Two years ago, Obama and McCain political propaganda swamped campus in a sea of red, white and blue. Posters, signs and stickers covered bulletin boards from top to bottom, and students donned supportive buttons. Chalked messages on sidewalks encouraged people to vote, while student activists marched through dormitories, knocking on doors to persuade other students to register to vote.
The same political organizations that so ardently promoted their candidates on campus made no similar campaign in the 2010 midterm elections. In fact, if it weren’t for the political ads on TV and the briefly advertised election panel discussion on Oct. 21, most students would have had no idea the election even occurred. The lack of interest in voting signals to us a failure of many students to become engaged and informed citizens.
While many may argue that the propaganda from two years ago spawned conflict and provided no real information, we believe having at least some information is better than none. Placing posters, signs and pamphlets in prominent locations around campus reminds students to take part in the democratic process. It also encourages students to conduct research and practice their analytical skills when deciding which candidates’ positions align best with their own interests.
Moreover, in the past, these organizations helped students register to vote in Union County. This time, many underclassmen were uninformed about how to register. Others didn’t know enough about the candidates or where they could even vote. While the political groups may have their own agendas at election time, they are usually successful in increasing voter awareness and turnout. Their absence this year was felt at the polls on campus.
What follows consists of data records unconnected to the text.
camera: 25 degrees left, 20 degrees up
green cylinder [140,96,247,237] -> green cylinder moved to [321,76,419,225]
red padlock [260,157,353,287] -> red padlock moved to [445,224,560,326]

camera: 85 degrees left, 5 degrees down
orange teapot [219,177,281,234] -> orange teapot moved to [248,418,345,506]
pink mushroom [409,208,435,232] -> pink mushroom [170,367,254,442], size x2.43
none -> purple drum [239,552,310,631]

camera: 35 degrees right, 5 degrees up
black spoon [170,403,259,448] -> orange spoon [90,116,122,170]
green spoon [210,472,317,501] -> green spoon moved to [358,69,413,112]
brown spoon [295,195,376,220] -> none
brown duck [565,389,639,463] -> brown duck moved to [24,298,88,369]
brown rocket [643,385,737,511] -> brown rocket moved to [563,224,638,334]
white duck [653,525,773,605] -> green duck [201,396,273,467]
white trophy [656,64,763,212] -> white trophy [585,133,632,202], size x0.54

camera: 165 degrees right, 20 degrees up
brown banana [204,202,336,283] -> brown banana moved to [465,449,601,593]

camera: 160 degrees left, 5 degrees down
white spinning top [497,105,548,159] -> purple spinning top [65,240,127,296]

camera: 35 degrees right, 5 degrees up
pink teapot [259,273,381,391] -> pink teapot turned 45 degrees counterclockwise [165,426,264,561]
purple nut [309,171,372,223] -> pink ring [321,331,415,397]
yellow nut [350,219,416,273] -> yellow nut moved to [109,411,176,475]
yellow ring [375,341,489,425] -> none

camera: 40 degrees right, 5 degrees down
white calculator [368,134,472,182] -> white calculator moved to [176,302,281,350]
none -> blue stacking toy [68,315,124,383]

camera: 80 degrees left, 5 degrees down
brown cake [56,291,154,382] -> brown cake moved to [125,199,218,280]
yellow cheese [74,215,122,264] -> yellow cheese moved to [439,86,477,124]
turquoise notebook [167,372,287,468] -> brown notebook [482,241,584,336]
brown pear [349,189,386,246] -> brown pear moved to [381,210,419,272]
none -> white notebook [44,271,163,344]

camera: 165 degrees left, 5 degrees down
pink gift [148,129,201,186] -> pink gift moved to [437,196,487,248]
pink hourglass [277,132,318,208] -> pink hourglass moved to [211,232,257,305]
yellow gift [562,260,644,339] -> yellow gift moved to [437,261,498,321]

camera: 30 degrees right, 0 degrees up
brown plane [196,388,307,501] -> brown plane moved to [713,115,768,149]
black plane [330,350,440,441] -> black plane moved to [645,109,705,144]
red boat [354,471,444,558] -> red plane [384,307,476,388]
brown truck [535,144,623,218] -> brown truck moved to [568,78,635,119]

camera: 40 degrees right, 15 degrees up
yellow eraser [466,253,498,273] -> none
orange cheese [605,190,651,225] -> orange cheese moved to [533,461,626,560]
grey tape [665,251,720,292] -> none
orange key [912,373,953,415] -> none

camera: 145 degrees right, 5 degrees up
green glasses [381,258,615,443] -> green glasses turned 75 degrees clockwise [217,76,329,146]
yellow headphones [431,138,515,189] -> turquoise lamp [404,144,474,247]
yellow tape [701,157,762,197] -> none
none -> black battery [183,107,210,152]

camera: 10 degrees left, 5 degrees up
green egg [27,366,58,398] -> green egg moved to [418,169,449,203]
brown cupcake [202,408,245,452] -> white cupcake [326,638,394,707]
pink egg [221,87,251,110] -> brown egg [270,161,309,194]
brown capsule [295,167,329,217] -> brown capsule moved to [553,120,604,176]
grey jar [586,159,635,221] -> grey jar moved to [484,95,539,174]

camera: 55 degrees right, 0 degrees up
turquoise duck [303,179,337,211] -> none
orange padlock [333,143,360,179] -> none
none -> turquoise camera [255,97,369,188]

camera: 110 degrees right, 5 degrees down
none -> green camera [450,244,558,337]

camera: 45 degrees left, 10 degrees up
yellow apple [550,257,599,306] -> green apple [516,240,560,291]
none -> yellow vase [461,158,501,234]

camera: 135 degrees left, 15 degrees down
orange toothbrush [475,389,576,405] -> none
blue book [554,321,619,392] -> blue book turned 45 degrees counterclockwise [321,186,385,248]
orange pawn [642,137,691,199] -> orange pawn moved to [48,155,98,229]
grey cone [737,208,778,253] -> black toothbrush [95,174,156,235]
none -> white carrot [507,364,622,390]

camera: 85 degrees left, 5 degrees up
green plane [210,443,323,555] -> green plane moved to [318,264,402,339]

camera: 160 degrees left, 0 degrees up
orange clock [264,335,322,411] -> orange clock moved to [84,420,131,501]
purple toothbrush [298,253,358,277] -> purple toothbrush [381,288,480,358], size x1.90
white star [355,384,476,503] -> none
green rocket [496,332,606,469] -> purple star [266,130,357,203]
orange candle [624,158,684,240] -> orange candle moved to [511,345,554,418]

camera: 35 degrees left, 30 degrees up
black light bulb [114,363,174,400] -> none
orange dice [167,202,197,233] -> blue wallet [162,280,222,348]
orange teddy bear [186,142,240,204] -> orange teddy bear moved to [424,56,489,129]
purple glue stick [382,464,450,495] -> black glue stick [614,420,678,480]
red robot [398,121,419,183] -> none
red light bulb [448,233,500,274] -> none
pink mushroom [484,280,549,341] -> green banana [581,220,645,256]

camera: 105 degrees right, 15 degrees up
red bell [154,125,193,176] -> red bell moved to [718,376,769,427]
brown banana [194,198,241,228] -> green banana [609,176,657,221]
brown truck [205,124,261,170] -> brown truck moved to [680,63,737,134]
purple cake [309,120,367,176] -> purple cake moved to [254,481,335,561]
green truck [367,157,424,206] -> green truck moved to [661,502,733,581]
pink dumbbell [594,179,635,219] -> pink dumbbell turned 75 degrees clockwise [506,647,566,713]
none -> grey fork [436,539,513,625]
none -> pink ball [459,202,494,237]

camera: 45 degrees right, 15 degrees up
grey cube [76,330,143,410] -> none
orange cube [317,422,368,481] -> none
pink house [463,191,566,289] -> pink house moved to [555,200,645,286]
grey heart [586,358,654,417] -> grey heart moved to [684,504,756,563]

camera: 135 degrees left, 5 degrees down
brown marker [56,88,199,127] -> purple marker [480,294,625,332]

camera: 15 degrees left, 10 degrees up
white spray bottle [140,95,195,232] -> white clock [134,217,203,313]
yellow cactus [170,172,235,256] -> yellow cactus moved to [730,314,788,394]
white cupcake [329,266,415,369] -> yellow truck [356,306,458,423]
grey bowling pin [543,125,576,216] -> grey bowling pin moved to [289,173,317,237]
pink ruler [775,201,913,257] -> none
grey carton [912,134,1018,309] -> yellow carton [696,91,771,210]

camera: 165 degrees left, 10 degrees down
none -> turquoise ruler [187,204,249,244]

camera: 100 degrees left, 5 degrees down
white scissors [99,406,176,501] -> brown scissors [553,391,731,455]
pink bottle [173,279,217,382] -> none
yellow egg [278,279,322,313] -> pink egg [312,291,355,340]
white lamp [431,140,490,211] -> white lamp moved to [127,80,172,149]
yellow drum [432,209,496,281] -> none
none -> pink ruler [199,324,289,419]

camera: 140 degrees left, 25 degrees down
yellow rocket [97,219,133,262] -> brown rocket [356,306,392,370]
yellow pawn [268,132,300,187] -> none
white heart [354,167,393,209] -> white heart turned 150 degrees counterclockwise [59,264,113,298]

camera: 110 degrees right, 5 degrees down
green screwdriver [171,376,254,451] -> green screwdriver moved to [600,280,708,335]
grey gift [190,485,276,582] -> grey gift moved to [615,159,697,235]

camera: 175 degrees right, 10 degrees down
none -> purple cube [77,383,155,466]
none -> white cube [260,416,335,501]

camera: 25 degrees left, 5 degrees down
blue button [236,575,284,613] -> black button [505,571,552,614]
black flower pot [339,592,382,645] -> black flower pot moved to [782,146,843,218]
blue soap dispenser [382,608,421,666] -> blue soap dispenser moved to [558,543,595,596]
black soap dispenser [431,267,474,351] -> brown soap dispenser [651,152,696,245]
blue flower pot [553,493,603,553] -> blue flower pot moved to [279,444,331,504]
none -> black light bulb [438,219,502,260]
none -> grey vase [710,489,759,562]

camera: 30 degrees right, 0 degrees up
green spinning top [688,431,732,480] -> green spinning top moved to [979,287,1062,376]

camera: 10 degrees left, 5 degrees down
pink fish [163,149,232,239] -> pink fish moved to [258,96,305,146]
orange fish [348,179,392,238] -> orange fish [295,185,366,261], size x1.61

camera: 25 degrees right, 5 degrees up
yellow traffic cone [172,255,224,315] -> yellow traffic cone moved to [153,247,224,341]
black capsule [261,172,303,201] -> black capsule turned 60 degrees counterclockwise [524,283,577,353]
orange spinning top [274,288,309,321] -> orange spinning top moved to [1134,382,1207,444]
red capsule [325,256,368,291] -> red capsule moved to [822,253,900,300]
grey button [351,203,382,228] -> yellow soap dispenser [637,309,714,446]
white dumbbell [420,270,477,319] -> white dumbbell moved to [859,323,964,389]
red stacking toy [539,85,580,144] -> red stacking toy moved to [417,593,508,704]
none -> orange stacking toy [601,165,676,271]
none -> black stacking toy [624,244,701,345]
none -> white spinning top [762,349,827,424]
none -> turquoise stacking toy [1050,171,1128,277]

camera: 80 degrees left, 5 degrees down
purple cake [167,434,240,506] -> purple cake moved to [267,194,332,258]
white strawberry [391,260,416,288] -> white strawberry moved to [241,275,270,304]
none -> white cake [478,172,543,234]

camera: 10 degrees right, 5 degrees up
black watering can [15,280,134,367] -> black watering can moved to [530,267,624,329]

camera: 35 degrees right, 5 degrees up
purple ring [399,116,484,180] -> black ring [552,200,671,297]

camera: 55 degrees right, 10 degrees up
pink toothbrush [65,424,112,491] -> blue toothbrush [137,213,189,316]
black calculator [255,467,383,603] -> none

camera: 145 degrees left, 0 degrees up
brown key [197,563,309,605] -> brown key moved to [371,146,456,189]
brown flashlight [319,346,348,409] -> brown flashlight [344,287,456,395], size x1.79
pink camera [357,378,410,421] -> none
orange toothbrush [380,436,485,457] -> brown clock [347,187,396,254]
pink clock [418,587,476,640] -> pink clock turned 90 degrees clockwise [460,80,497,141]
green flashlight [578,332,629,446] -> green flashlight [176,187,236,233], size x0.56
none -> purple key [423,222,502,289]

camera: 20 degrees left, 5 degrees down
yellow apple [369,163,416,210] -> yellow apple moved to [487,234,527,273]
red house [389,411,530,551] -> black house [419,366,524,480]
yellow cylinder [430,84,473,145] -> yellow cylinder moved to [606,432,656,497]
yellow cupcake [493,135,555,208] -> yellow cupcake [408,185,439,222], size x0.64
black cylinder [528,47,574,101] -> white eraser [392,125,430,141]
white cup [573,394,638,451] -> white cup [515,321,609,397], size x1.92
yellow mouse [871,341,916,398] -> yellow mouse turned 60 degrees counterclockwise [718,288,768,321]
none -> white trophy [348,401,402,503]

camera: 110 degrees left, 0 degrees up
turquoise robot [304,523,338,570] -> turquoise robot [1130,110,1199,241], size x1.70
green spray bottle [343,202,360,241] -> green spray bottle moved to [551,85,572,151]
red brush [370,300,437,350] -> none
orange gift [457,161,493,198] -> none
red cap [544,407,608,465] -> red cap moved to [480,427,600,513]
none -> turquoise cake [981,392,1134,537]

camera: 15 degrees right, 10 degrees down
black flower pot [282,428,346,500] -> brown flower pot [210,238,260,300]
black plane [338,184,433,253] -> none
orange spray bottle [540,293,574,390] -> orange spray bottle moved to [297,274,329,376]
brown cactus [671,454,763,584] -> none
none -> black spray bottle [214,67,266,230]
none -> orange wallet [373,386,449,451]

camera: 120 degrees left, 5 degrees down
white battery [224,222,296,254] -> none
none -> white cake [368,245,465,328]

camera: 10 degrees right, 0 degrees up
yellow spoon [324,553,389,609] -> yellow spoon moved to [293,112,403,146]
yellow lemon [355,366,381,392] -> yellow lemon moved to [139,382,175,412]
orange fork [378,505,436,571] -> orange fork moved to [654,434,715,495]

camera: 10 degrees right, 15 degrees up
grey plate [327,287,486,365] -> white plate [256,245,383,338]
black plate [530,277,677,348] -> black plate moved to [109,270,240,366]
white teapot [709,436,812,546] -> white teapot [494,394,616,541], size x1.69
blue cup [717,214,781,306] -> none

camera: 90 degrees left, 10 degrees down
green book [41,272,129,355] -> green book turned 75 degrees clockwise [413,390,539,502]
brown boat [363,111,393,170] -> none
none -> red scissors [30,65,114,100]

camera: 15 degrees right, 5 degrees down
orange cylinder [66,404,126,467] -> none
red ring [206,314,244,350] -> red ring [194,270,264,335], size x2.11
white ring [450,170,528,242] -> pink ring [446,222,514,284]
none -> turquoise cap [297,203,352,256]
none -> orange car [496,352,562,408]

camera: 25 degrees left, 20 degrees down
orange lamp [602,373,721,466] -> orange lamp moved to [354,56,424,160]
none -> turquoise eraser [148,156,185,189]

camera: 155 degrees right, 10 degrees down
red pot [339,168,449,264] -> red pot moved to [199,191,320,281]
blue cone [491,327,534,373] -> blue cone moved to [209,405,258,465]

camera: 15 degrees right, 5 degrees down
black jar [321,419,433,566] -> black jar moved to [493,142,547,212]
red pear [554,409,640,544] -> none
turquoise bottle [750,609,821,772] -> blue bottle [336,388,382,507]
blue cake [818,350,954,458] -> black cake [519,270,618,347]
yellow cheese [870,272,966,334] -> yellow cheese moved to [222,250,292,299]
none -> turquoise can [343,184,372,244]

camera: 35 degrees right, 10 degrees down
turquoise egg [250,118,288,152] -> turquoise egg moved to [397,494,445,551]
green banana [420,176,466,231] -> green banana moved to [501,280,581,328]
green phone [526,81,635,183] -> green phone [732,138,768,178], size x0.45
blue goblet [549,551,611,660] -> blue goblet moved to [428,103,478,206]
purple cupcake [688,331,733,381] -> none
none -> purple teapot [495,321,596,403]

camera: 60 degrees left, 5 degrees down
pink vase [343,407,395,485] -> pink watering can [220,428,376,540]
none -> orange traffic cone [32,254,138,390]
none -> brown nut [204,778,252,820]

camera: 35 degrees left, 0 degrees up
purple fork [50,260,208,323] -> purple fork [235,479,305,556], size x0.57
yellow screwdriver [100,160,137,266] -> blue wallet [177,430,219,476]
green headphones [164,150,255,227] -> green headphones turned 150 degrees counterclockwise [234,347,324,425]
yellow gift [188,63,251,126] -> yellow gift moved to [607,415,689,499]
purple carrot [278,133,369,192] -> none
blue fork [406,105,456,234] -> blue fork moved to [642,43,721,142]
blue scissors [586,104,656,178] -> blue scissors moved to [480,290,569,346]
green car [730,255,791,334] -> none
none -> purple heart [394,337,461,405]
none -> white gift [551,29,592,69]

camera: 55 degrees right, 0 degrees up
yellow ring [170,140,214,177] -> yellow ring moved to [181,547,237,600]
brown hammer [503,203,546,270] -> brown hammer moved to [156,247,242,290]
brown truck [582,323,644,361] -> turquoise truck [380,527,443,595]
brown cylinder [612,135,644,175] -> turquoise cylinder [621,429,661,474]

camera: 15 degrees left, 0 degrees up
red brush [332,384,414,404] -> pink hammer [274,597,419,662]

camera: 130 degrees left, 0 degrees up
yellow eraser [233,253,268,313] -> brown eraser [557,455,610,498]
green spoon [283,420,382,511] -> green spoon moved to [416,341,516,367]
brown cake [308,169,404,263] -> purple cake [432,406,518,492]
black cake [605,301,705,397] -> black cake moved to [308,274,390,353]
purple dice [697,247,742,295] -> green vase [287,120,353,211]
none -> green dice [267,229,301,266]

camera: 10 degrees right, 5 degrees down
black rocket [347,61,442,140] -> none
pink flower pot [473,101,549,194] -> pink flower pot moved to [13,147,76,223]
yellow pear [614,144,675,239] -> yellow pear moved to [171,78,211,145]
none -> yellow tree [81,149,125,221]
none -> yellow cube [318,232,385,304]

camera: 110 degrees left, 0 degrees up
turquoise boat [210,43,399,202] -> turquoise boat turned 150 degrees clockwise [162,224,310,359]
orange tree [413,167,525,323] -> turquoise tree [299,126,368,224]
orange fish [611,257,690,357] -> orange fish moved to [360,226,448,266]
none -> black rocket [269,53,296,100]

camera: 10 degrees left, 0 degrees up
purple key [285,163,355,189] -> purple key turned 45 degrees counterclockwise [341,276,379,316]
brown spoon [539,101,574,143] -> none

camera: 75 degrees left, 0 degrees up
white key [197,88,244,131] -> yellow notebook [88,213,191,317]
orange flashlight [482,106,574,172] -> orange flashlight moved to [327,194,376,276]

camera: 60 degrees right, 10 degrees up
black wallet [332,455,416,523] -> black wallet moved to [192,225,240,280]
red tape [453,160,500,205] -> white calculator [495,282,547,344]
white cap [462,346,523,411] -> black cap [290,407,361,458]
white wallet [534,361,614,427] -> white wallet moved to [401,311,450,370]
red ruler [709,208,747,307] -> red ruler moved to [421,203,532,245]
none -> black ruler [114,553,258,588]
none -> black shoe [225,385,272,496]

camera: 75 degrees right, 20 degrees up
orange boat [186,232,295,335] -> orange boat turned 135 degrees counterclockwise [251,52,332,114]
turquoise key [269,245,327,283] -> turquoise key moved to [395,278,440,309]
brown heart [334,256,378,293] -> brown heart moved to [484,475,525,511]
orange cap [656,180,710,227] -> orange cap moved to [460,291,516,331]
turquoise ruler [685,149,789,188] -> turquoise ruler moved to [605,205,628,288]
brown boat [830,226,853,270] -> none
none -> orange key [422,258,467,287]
The overall lack of information about the election on campus was disconcerting. Rep. Chris Carney (D-Pa.) even held an open forum on campus on Oct. 12, but the event was not well publicized. Some professors mentioned the election during their classes, but few were able to convey the importance of the outcome on students’ lives. Many students believed their votes would not matter.
Still, we cannot fault political organizations alone for a subdued effort. We as students are given the right to vote and we should exercise that right. If we are unwilling to go out of our way to gain more information about the election and its candidates, that is really no one’s fault but our own. It is unfair for people to arbitrarily choose names on a ballot, but it is also a travesty that we will not make a substantial effort to understand the policies that will undoubtedly affect us in the future.